Big Tech Layoffs Continue, Startups Yet to Follow Suit on a Large Scale
Peter Walker noted that although the wave of layoffs at Big Tech companies continues, there has not yet been a large-scale manifestation of this in private equity startups.
However, he anticipates that Q2 2026 may be challenging. Hiring at startups has noticeably slowed, and the frequency of employee turnover has significantly decreased.
This phenomenon reflects the current differentiation and adjustment period in the tech industry, where large companies continue to optimize costs while startups remain in a cautious wait-and-see phase.
Source: Public Information
ABAB AI Insight
2023-2025 Meta, Google, Amazon, and other Big Tech companies have undergone multiple rounds of large-scale layoffs. Peter Walker's observations continue his long-term tracking of the tech job market. Previously, layoffs similar to those at the end of 2022 and the beginning of 2023 were mainly concentrated in publicly listed companies, while private equity startups had already begun to scale back hiring due to a tightening financing environment.

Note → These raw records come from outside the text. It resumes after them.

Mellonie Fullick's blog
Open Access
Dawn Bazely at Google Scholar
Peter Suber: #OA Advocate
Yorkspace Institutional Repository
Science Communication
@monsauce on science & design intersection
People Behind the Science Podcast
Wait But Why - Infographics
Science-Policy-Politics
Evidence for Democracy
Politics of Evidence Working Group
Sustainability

In terms of capital flow, VC funds are still in a wait-and-see mode. Startups are controlling their cash burn rate by reducing hiring and lowering employee turnover while retaining core teams in anticipation of the next round of financing. Big Tech, on the other hand, is continuously optimizing their organizational structure using mature cash flows, investing cost savings into AI infrastructure, creating a phase of coexistence characterized by "large companies downsizing + small companies tightening."
Similar to the hiring freeze in startups following rapid interest rate hikes in 2022-2023, and the historical tech cycle where layoffs in publicly listed companies eventually affected the entire ecosystem, the current tech industry is in a transitional window from Big Tech cost optimization to comprehensive pressure on startups before Q2.

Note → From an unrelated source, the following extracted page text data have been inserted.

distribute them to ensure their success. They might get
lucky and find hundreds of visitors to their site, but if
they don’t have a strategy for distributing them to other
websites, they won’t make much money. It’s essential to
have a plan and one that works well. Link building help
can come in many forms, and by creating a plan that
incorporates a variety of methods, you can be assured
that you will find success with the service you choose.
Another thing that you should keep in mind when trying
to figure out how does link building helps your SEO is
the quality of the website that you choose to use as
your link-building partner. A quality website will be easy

Essentially, this represents capital concentration: during economic adjustments, human capital is shifted from surplus positions to core businesses, reallocating resources from redundant departments in Big Tech and the expansion impulses of startups to lean team configurations. Mechanically, this is achieved through hiring freezes and low turnover to extend survival cycles, reserving talent and cash for a new round of AI-driven growth.
ABAB News · Law of Cognition
Large companies first lay off to clear inventory, followed by small companies tightening financing; cyclical adjustments always transmit layer by layer. Reduced hiring and decreased turnover do not indicate market death, but rather that capital is forcing all companies to become more focused. The real winter, from the noisy layoffs of Big Tech, quietly enters the quiet tightening of startups.